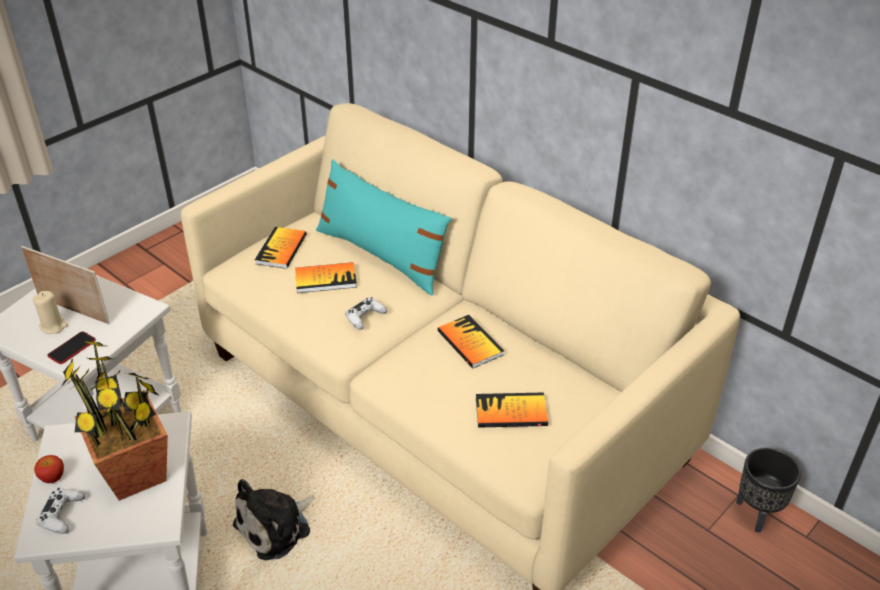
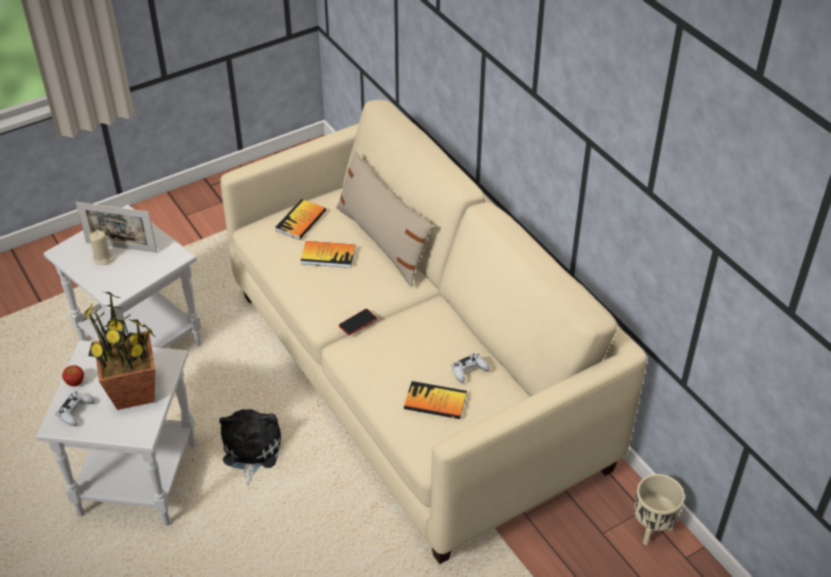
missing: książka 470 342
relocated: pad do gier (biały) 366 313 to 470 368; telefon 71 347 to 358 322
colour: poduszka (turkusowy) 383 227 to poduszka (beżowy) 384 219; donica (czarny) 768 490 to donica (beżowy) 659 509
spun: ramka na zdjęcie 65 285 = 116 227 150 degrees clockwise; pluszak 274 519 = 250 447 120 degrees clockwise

→ **What the task requires**: Any picture in the data is to be skipped, while each line is returned exactly as written.

→ **Response**:
missing: książka 470 342
relocated: pad do gier (biały) 366 313 to 470 368; telefon 71 347 to 358 322
colour: poduszka (turkusowy) 383 227 to poduszka (beżowy) 384 219; donica (czarny) 768 490 to donica (beżowy) 659 509
spun: ramka na zdjęcie 65 285 = 116 227 150 degrees clockwise; pluszak 274 519 = 250 447 120 degrees clockwise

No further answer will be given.